Hundreds of millions more building facades need this lightweight PV. Tripled-efficiency indoor "lll-V" PV is newly on sale to be followed by underwater. Researchers even target three technologies for PV paint. Vehicle retrofit from boats to buses… this list goes on and on.
Excitingly, the PV research pipeline guarantees robust further improvements to the already dramatic leap in life, efficiency, cost and so on in recent years. CIGS will join organic photovoltaics OPV in being totally free of heavy metals that could be emitted during abuse or wrongful disposal. Rare materials subject to price hikes are being bypassed. Transparency, biodegradability, availability of wide area film, layering different technologies on top of each other - all open up more sales.

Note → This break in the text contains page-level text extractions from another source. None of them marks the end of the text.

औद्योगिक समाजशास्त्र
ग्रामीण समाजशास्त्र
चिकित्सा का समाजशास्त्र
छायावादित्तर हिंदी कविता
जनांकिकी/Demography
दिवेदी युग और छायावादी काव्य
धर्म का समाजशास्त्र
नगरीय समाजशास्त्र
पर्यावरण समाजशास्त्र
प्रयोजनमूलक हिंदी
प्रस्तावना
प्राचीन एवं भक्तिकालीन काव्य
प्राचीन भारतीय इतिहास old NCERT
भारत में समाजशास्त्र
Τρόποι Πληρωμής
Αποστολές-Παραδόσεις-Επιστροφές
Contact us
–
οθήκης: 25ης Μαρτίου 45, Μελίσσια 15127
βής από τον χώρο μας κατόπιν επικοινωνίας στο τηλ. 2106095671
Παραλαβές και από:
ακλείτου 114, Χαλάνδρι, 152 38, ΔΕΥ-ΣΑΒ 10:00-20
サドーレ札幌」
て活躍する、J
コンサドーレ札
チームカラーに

Whisper it quietly, but with silicon near its theoretical limits and taking massive areas of real estate – often prime agricultural land and lakes – that multijunction, compound-semiconductor PV being developed by Toyota on a car may possibility even compete with "power station" silicon one day by affordably providing the power in half the area and therefore being much more widely deployable and acceptable.
The 200 page IDTechEx report, "Materials Opportunities in Emerging Photovoltaics," starts with an executive summary and conclusions sufficient for those with limited time. Here 18 primary conclusions, 2020-2040 forecasts and roadmaps by technology, the price sensitivity and learning curves projected forward, gaps in the market, the application hierarchy and a contrast with the totally different silicon business with its price war and fight to the death in China. The introduction then reveals the amazing virtuosity of PV already, important parameters, SOFT report, PV architectures, efficiency trends. In particular, see the primary PV options beyond silicon compared in detail, including production readiness and 13 examples of new formats, progress to user customisation and many new locations and combinations.

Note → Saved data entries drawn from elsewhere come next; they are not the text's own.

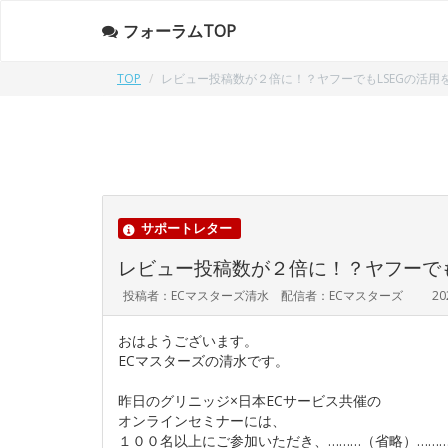
フォーラムTOP
TOP
レビュー投稿数が２倍に！？ヤフーでもLSEGの活用
サポートレター
レビュー投稿数が２倍に！？ヤフーでも
投稿者：ECマスターズ清水 配信者：ECマスターズ
20
おはようございます。
ECマスターズの清水です。
昨日のグリニッジ×日本ECサービス共催の
オンラインセミナーには、
１００名以上にご参加いただき、………（省略）……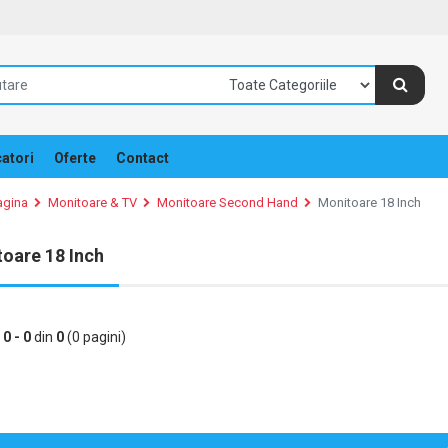
atori
Oferte
Contact
agina
Monitoare & TV
Monitoare Second Hand
Monitoare 18 Inch
oare 18 Inch
e
0 - 0
din
0
(0 pagini)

Chapter 3 dives into inorganic compound semiconductor lll-V PV architectures, material opportunities backed by Boeing Spectrolab, Lightricity, Toyota and others and the cost reduction routes to volume sales researched by NREL. Chapter 4 concerns copper indium gallium diselenide CIGS opportunities including laboratory progress in cost reduction, efficiency increase and elimination of cadmium with new architectures. See activities of Ascent Solar, Flisom-EMPA, Manz, Renovagen, Solar Frontier and others. Chapter 5 on organic OPV materials opportunities reveals its recently-transformed competitive situation and future with rapid efficiency and life increase, profiling many players including Armor-Opvius, Heliatek, materials suppliers and gaps in the market. New molecule choices, fullerene elimination and its critical barrier layers are here.

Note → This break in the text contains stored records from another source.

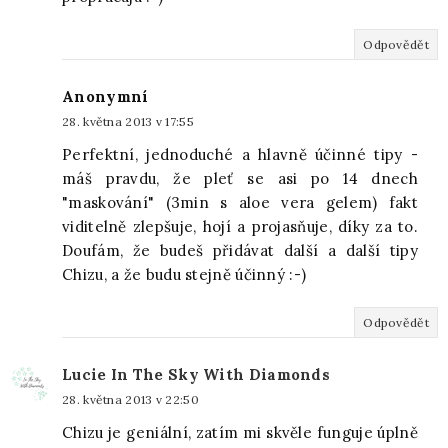
Odpovědět
Anonymní
28. května 2013 v 17:55
Perfektní, jednoduché a hlavně účinné tipy -
máš pravdu, že pleť se asi po 14 dnech
"maskování" (3min s aloe vera gelem) fakt
viditelně zlepšuje, hojí a projasňuje, díky za to.
Doufám, že budeš přidávat další a další tipy
Chizu, a že budu stejně účinný :-)
Odpovědět
Lucie In The Sky With Diamonds
28. května 2013 v 22:50
Chizu je geniální, zatím mi skvěle funguje úplně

Chapter 6 is a sober look at the now-fashionable perovskite PV balancing stellar efficiency gains with challenges in stability and use of lead and what is being done about it. Chapter 7 wraps up the basic chemistry options with dual technology such as perovskite on silicon or CIGS then quantum dot and wild card PV opportunities. Here are toxicity issues, rectenna harvesting and 2D materials. Chapter 8 and 9 are a close analysis of the important conductive pastes and barrier layers used overall.